So George W. Bush is President once more. This time, the man derided for having been handed the Presidency four years ago by the Supreme Court after having lost the electoral vote by 500.000, has achieved a 51 percent majority, with a 3.5 million votes more than his Democratic opponent, a win in 31 states and a record turnout. He has fortified his majorities in both houses of Congress. He has lost (in Senator Daschle) one of his most effective and ruthless opponents in the legislature. And he may soon be in a position to determine the composition of the highest court in the land for the next generation to come. European public opinion, on the other hand, was solidly for a President Kerry.

Talk about a victory (plus a resounding rebuff to Europeans who like to dismiss American democracy for its supposed „voter apathy). Over here, the reaction was, well, shock and awe. What does that augur for U.S. foreign policy to come? And for the transatlantic alliance?

The first of these questions was answered by Colin Powell on Tuesday: „The president“, he said, is not going to trim his sails or pull back. It’s a continuation of his principles, his policies, his beliefs.“ The Secretary of State made a point of referring to past and future U.S. foreign policy as „aggressive in terms of going after challenges, issues“. The second one was dealt with by a newly confident President Bush, who described his future method of handling allies with this memorable formula: „I will reach out to others and explain why I make the decisions I make.“ Right.
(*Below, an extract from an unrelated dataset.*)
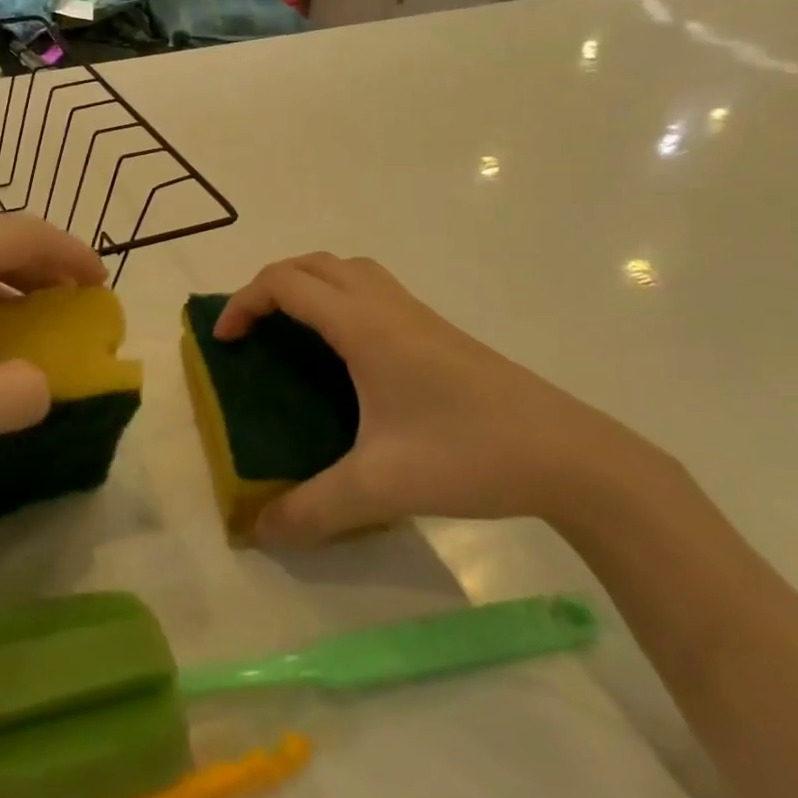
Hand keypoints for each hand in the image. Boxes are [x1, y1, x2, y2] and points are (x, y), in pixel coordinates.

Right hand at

It all looks rather like four more years of more of the same.

But will the realities of American power match the rhetoric of the GWB II Administration? Probably not. The re-elected President faces a domestic arena that is fraught with difficulties and risk.

The U.S. armed forces are overstretched and exhausted. Many servicemen and –women feel betrayed by a political leadership which they see as reckless and incompetent. Over a thousand dead, many thousands more wounded and maimed: here lie the seeds of a generational trauma potentially on a par with that of Vietnam. More than any other in recent memory, this Administration has rested its claim to global primacy on its overwhelming military strength. If that superiority is diminished – in the way that the credibility and legitimacy of American power have already been diminished by hubris, doublespeak and hypocrisy – then America will be grievously weakened. At any rate, the weakened state of the armed forces precludes military intervention against Iran or Syria, which were once at the top of the White House’s „you’re next“ list.

Solid as the President’s majority may be, the electorate is bitterly divided, the opposition bitterly disappointed. One country, two nations: hard to see how this Administration can pursue its next main domestic policy projects – privatization of Social Security, tort reform, and more tax cuts – and not deepen the culture rift. (And surely bipartisan, „healing“ politics can’t be limited to reappointing Democrat Norman Mineta as Secretary of Transport.)

Bankrolling those reforms, and the ongoing „Global War on Terroism“ in Iraq, Afghanistan and other, possibly undisclosed locations, will make breathtaking demands on an economy already weakened by a historic current account deficit. With a euro-to-dollar exchange rate at $ 1.30 to the euro and upwardly mobile oil prices, it wouldn’t take much to send America’s (and the world’s) economy into a tailspin of recession.